In 1995, we elected our first Democratic town board member since I'd moved here. In 1999, she won again by running both as a Democrat and on the Livable Dryden line. She was lonely, though, and by 2003, Republicans held the entire town board and supervisor position.

Then things started to change. As Simon St. Laurent pointed out on Living in Dryden, suddenly in 2007, 9 out of 11 districts proved more willing to vote Democratic than in 2003 or 2005. For the first time in living memory, the board tilted 3-2 Democratic (although one candidate was an independent running on the Democratic line). By 2011, the distance between Democrats and opponents was substantial. Even in districts where more Republicans voted, Democrats won.

A number of things happened to cause this change: Demographics shifted slightly. Anti-fracking sentiments crossed party lines. And locally, Tea Party Republicans started to scare the bejeezus out of old-time Republicans, to the extent that we Democrats started to hear complaints from the opposition about their committee leadership.

Now we find ourselves in a presidential race where Republicans favor Donald Trump, believing that "he's one of us." To most Dryden Republicans, that's just crazy talk. When you look at "What's Important" on the Tompkins County Republican website, you find that it's "suing the president." I doubt that for the majority of Dryden Republicans, suing the president ranks anywhere near their Top Ten of Important Things. The Republicans of Dryden are not the Republicans of talk radio.

The upshot is that we have no Republican candidates in Dryden this year, save for the Town Clerk. There is a slate of candidates running on the Independence line, which is frequently used locally as a second line for Republicans (and in the case of our sheriff, for Democrats). The candidate for town justice, a 20-year incumbent, turned down the Republican nomination, changed his registration to independent/blank, and is running on the Democratic line. The last time I checked the Dryden Republican website, it had been hacked by "a Muslim."

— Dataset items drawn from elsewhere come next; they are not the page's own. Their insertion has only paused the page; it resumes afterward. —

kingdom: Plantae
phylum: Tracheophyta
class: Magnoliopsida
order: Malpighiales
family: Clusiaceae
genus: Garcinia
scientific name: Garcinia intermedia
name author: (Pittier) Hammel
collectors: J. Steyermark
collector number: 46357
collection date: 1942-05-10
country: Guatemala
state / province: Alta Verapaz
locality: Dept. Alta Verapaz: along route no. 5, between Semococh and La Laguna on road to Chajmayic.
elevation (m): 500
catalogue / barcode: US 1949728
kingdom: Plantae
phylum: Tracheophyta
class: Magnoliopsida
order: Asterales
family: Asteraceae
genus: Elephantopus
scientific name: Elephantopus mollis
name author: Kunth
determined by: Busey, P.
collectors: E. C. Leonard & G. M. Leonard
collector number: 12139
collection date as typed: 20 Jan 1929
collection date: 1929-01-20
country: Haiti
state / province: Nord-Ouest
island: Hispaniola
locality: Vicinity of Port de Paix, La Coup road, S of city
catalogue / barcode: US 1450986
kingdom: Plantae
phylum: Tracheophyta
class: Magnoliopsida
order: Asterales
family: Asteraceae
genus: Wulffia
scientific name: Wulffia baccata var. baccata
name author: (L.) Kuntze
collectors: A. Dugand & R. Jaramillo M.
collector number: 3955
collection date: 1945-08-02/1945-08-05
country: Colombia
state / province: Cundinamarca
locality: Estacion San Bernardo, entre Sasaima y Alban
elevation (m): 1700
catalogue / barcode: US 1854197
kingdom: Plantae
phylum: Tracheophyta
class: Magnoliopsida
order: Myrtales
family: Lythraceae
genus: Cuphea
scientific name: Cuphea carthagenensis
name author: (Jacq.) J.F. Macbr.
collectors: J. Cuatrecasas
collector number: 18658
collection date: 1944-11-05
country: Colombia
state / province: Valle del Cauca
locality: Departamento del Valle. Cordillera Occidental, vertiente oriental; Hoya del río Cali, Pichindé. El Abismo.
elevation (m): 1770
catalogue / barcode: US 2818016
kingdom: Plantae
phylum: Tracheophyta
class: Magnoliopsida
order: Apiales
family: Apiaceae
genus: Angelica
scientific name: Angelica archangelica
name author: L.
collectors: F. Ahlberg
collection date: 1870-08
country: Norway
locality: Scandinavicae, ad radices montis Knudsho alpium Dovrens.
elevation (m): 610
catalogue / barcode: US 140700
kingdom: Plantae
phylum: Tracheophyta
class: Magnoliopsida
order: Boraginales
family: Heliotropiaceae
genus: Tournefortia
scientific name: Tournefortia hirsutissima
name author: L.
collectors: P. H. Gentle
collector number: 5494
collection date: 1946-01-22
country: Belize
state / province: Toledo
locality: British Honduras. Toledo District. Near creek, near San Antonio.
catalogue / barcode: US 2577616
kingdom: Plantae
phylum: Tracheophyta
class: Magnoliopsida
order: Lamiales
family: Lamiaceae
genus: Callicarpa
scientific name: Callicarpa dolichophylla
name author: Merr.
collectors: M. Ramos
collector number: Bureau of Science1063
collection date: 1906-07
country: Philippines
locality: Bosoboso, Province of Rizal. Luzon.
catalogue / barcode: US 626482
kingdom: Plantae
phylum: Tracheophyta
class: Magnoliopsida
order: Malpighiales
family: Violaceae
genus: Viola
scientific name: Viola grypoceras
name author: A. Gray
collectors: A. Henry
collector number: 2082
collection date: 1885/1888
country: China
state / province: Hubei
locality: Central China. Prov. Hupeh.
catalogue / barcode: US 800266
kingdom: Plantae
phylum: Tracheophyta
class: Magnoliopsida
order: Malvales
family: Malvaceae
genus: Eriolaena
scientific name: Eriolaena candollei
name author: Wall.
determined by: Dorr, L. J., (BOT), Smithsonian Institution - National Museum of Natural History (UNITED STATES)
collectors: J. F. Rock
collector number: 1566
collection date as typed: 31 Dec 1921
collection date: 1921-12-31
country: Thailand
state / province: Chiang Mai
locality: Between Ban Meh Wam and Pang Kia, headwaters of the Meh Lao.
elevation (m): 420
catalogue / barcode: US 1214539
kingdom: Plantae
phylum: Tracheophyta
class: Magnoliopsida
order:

I'm not going to pretend that I see Dryden as representing the nation at large. It's just one little corner, where some people feel that their Party has left them, and some of those people are choosing to return the favor. The Democrats have a strong ticket in Dryden this year. The Independence Party (which has a kooky left-wing platform in NYS, by the way—I wonder how many people running on that line have read it) has a fairly strong ticket, too. My guess is that the two slates will talk local issues and find that there's more common ground than they might expect. They won't be talking about the Pledge of Allegiance, or suing the president, or who's a better Christian, or any of the pseudo-issues that got in the way of sensible discourse a few years ago. Sic transit stultitia mundi. Or if not mundi, at least here on the local scene.